INDIANAPOLIS — The stopwatches are clicking, and the draft boards are already shattering inside Lucas Oil Stadium. We caught up with ESPN draft guru Matt Miller at the 2026 NFL Combine to rip through the noise and deliver the hard truths about this year’s top prospects. He didn’t pull punches. From Ohio State linebacker Sonny Styles breaking gravity to the glaring physical red flags surrounding Miami edge rusher Rueben Bain Jr., the tape is finally meeting the tape measure.
Gravity Defied: Sonny Styles is a Freak
You could feel the air leave the stadium when Sonny Styles hit the turf. The Ohio State linebacker didn’t just jump; he launched a missile, clearing a staggering 43.5-inch vertical. For a player measuring over 6-foot-4 and 240 pounds, those numbers shouldn’t exist. Teams scrambling for a hybrid defender who can erase tight ends and blitz the A-gap just found their crown jewel. Styles essentially locked up a top-10 selection, leaving scouts frantically scribbling in their notebooks.

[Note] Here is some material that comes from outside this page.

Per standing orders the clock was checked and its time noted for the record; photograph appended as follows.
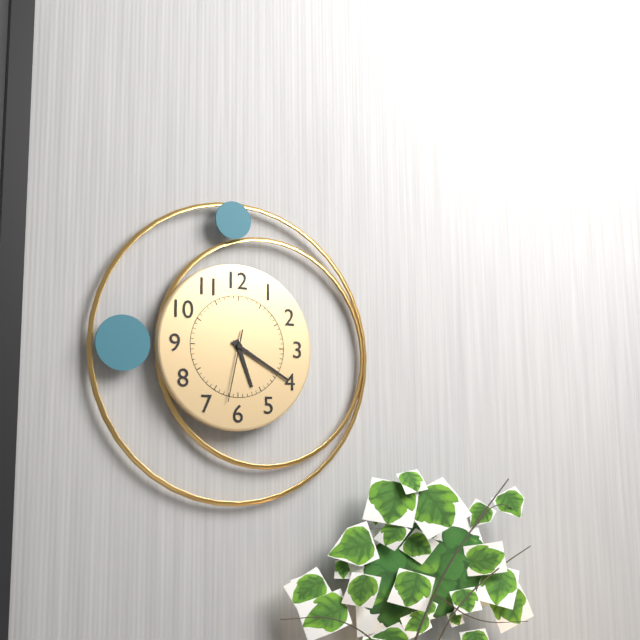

The T-Rex in the Room: The Edge Rusher Debate
Not every measurement sparked cheers. Miami’s Rueben Bain Jr. and Texas A&M’s Cashius Howell hit a wall during the weigh-ins. Bain recorded 30 7/8-inch arms, while Howell measured at a mere 30 1/4 inches. Miller immediately flagged the issue. The math is brutal: no first-round edge rusher has measured with arms under 31 inches since 2003. General managers now face an agonizing decision. They must either trust the elite college film or bet against decades of physical metrics.
“Arm length was the topic of the day. You have to go back to 1999 to find an edge rusher with sub-31-inch arms who hit double-digit sacks in a season. Someone is going to have to make a very expensive gamble.”
— Matt Miller, ESPN NFL Draft Analyst
Playoff Implications / What’s Next
The Kansas City Chiefs sit at the back of the first round, and Miller expects the defending champions to bypass a running back entirely. They need immediate help in the trenches to protect Patrick Mahomes and hunt rival quarterbacks. Miller circled Texas Tech’s David Bailey and Ohio State’s Arvell Reese as prime targets for Steve Spagnuolo’s aggressive front. If Bain slides down the board due to the measurement panic, Kansas City might sprint to the podium to grab him at a massive discount.
Walking the concourse with Miller, you quickly realize how exhausting this week gets. He hasn’t slept a full night since the Senior Bowl in Mobile. Fans hanging over the railings screamed his name, begging for mock draft spoilers, but Miller just laughed, sipping his fourth black coffee of the morning. With defensive backs and receivers like USC’s Makai Lemon and Clemson’s Avieon Terrell preparing to light the track on fire this weekend, the 2026 draft picture is finally coming into focus. The margin for error is shrinking by the millisecond.